Again & again
It is said that old men repeat themselves, and as I proceed to my 817th birthday (a man of the 13th century, I count my age in moons) I become the more convinced of our need for constant repetition. This is partly because, like most humans if not all, I am stunned, stunted, stupid. If I were not constantly rehearsing the little that I know, it would evaporate. (Quickly, in my case.)
This is true on the civilizational, as well as the personal level. If we did not repeat the Mass, daily, we might lose it, and then where would we be? There are parallels in all areas of decorous activity. If we didn’t teach the facts of life, mind, spirit, to each new generation, all over again, our descendants would lapse into hapless savagery.
Hence the importance of the classics: “We can never be free of the ancient world, unless we become barbarians again.” (Jacob Burckhardt.)
It is a point that bears constant repetition. Unfortunately, because our schoolmasters have been slipping, it is not getting the attention it deserves. More largely, what might be called the “principle of tradition” is now universally discounted in our demented passion for novelties. The new is by definition untried, unproven. Unless consonant with tradition, it will always fail. It will be unharmonic.
Consider this carefully. Life requires continuity. A man (or woman for that matter) might live to three score and ten, but only if he does so continuously. Should he die — even once in the interim — he will not. The same is true for those who would live to one thousand (lunations; that’s about eighty-one solar years). If he stops breathing, or his heart stops, or another vital function ceases — just the once — he will utterly fail in his ambition. Like tradition, the rôle of unconscious activity is underestimated.
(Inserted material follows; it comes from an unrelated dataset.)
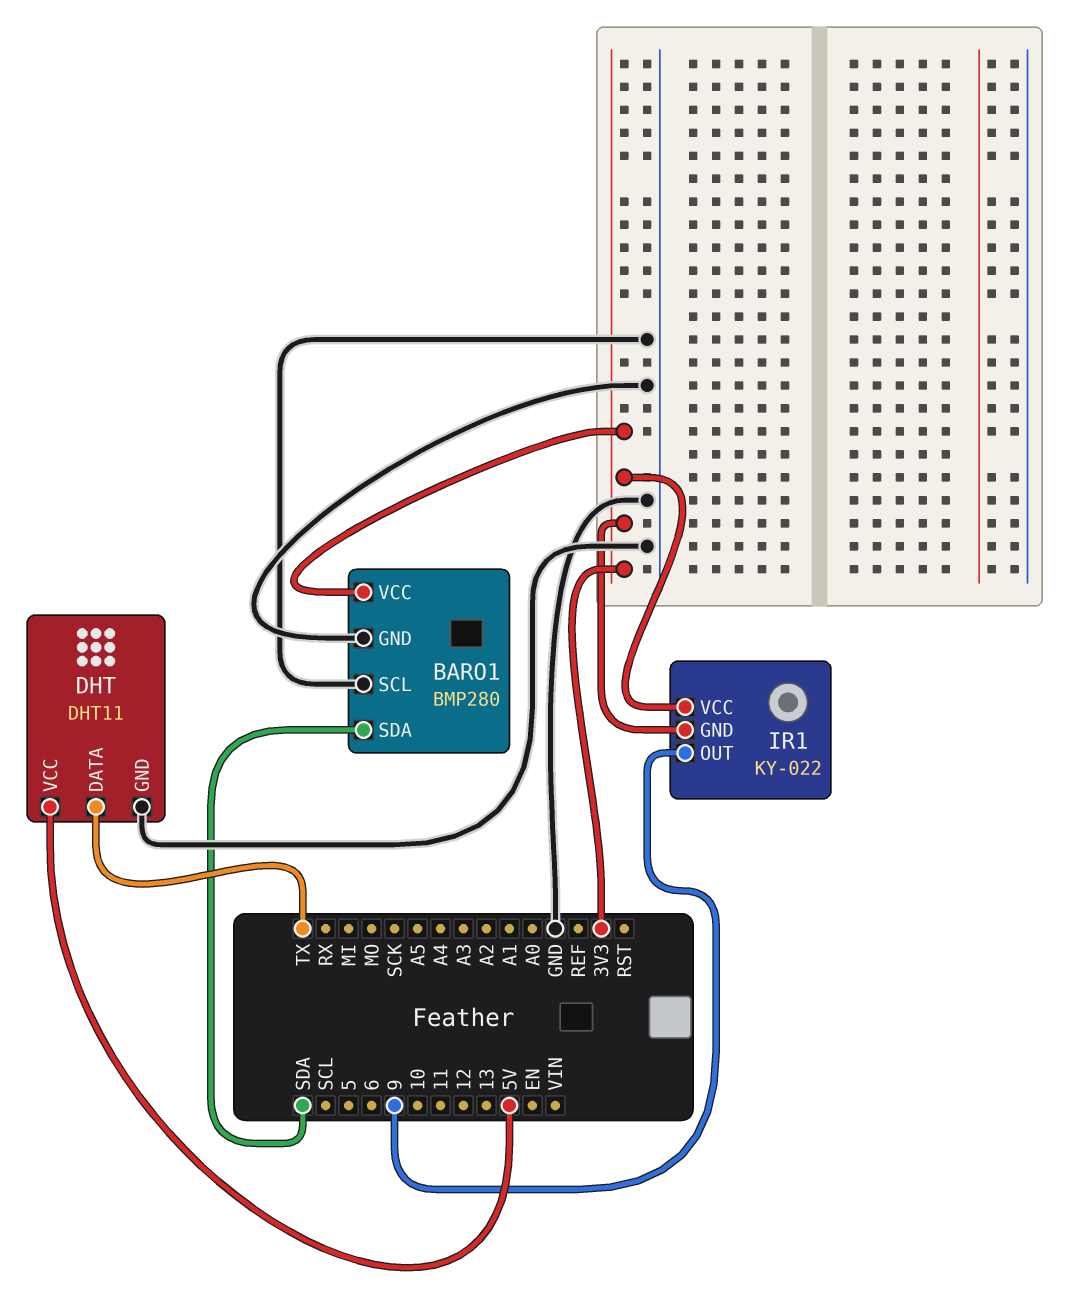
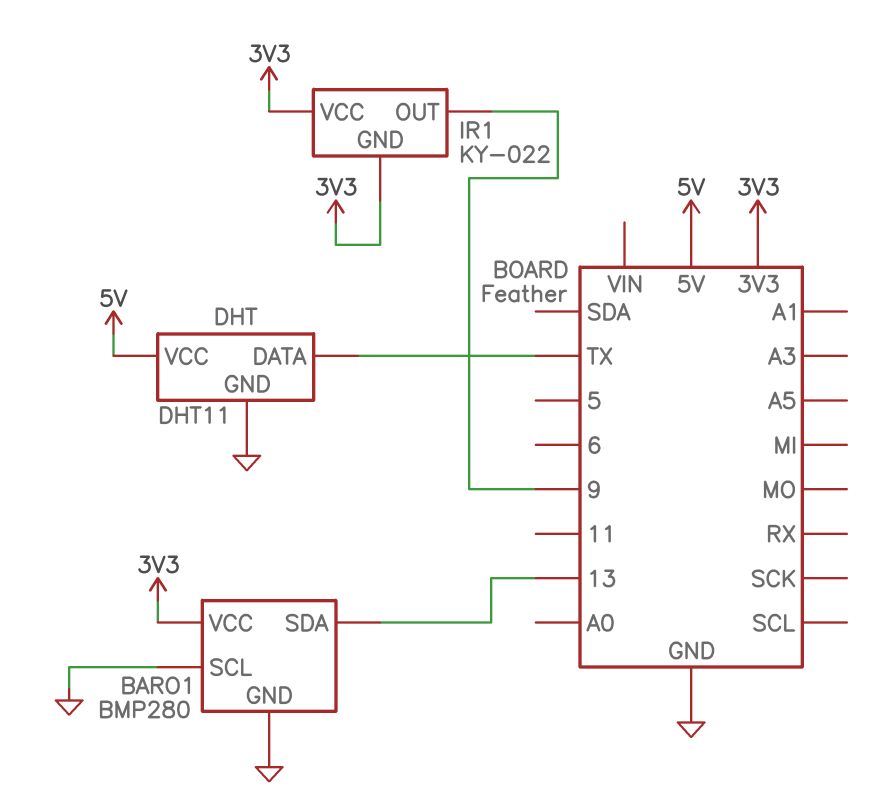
BARO1 pin SDA: SDA -> 13

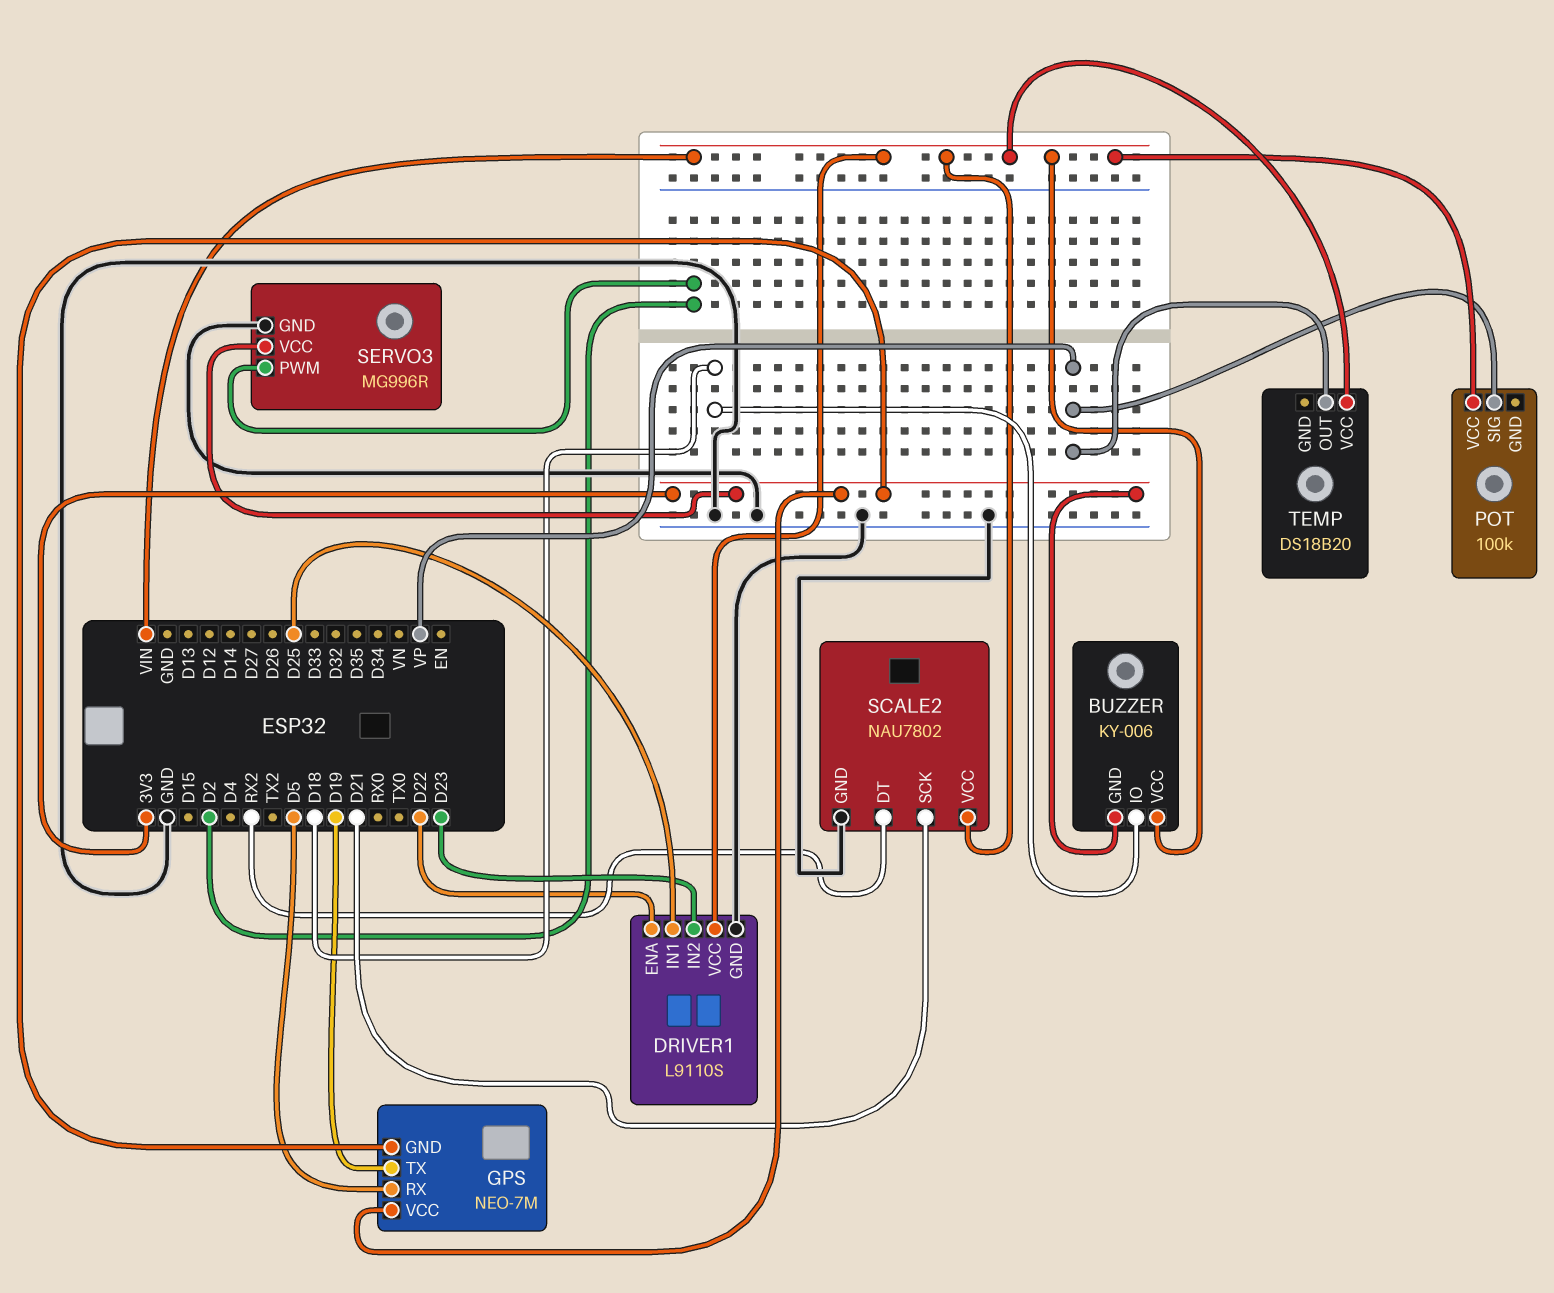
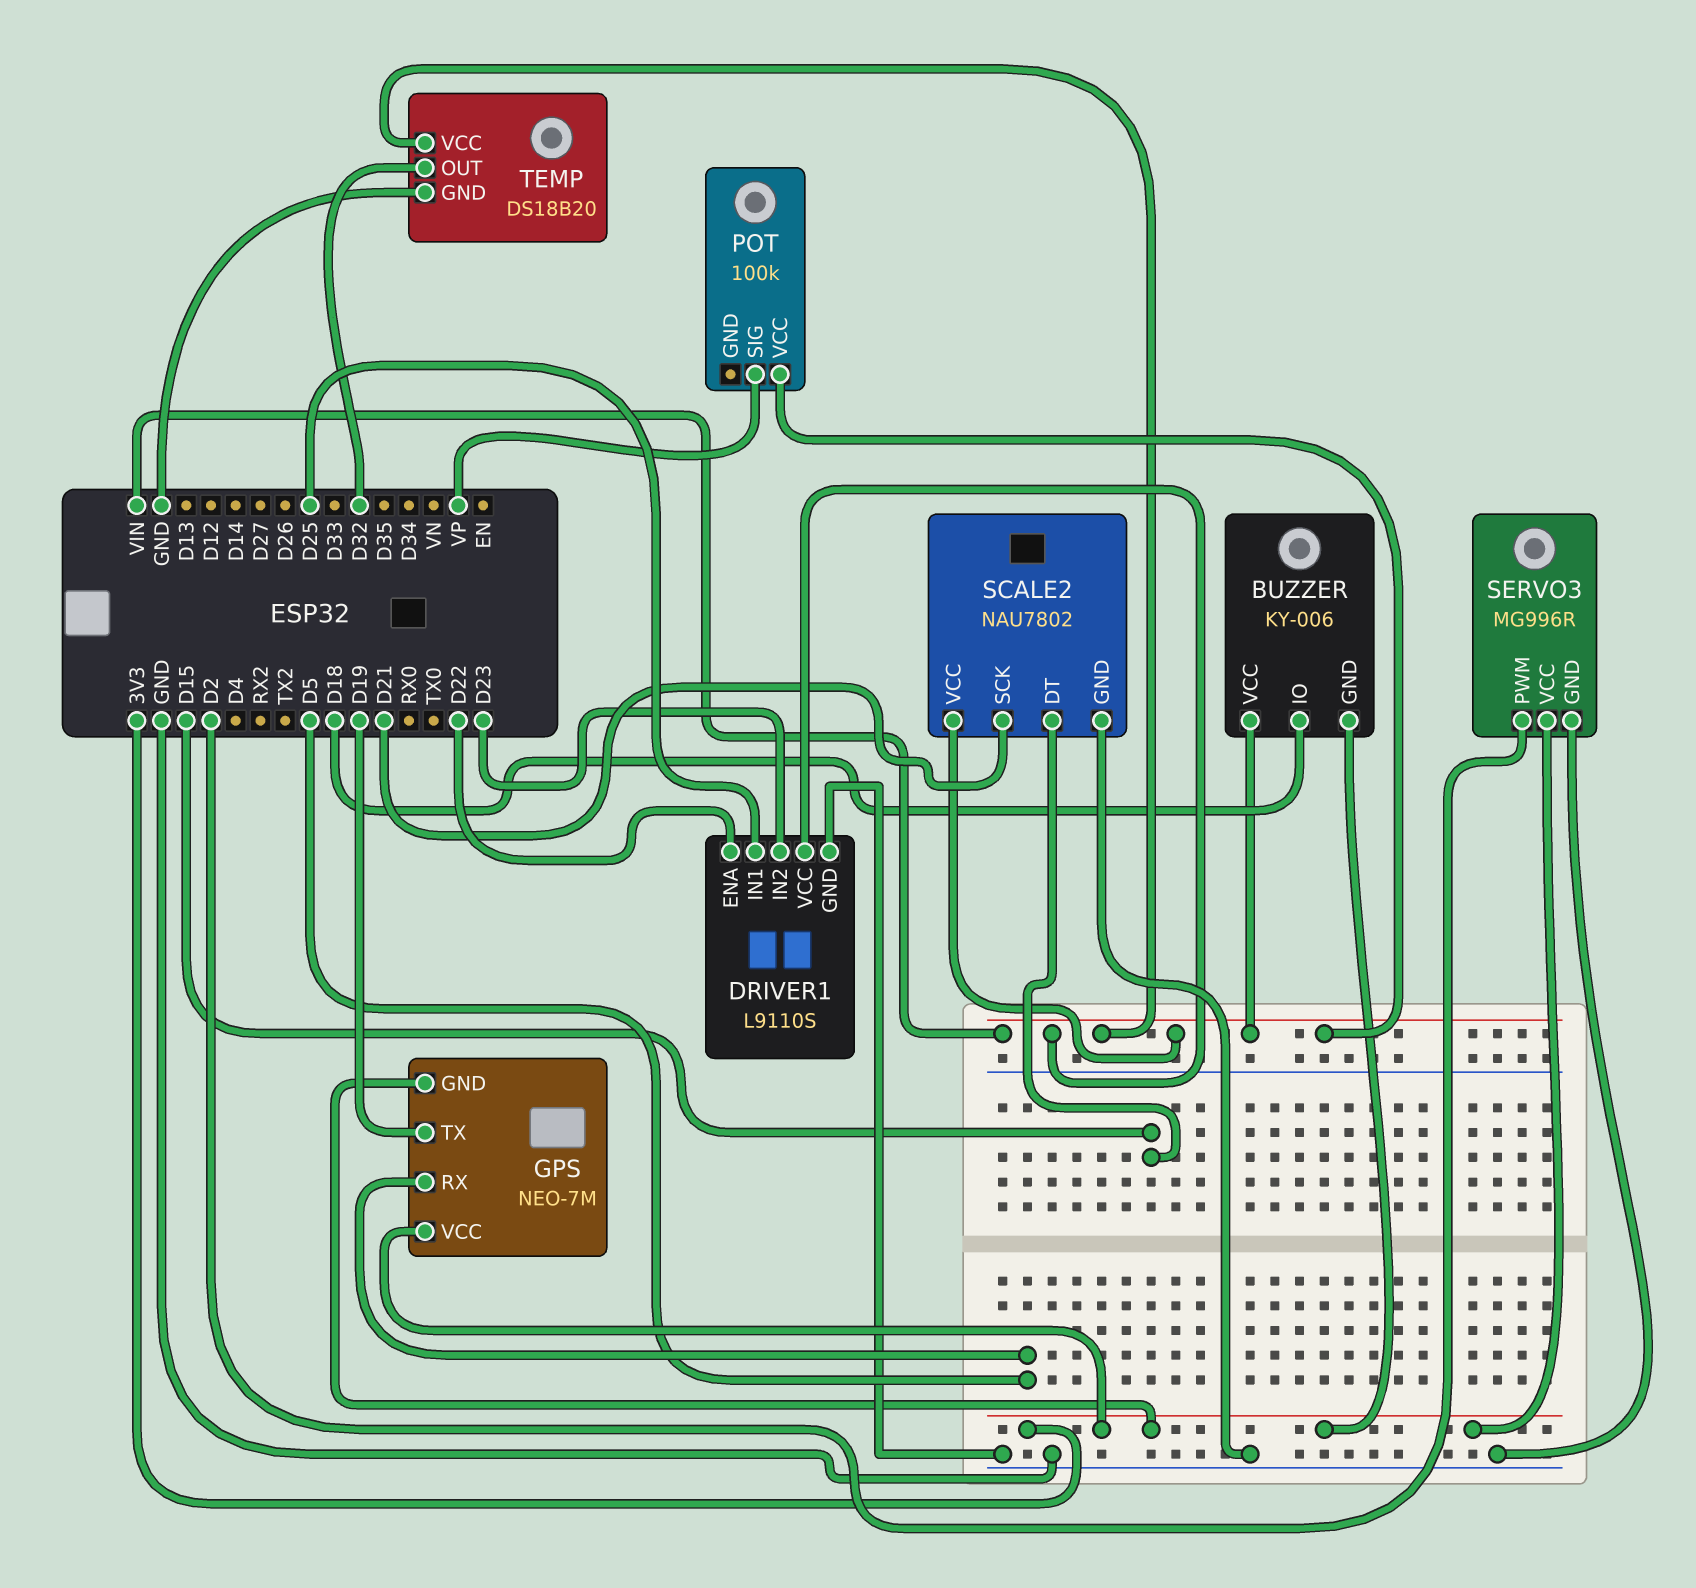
SCALE2 pin DT: RX2 -> D15
TEMP pin GND: none -> GND
TEMP pin OUT: VP -> D32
The phrase “culture of life” is well steeped in tradition. Although popularized for a new generation by Saint Pope John Paul II in encyclicals only a generation ago, it confirms Catholic commitment from time out of mind. For the present we are against contraception, abortion, euthanasia, suicide, murder, unjust wars, and embryonic stem cell research. And more: for the sanctity of human life is being upheld against Life Deniers in many other areas. Of course, several of these may require four minutes of thought. (Twenty seconds for the above-average intelligent.)
But there is more to life than escaping death, or helping others to do so, for the moment. By this I make no allusion to “the quality of life,” which could be rather grim. The sanctity of life is a true principle, entirely non-negotiable. A life may not be intentionally taken except for legitimate cause, and for what that might be we are (unless we have become savages) beholden to tradition.
“Thou shalt not” is fairly easily understood; “thou shalt” can be a little more complicated. Notwithstanding, there is what is positively conducive to life. Mozart, for instance, in whom (despite an early death) the life-force was articulated, and ran strong; contemplation of the night sky, for instance; Love in its myriad forms, and all manifestations of the Good, the True, and the Beautiful. I realize that all of these are controversial, today; the more reason to storm through with them.
For instance, the authorities at the Bathurst Subway Station were playing Mozart for the express purpose of driving nasty bad loitering people away. Rap music, on the other hand, would attract them. This discovery, made in transit systems around the world, was purely empirical. The Greeks knew all about it, under the heading of “syndrome.” Certain things go with other things, not always but almost always. To deny this is perverse, and — one perversity will lead to another.
But we won’t remember this unless we repeat it.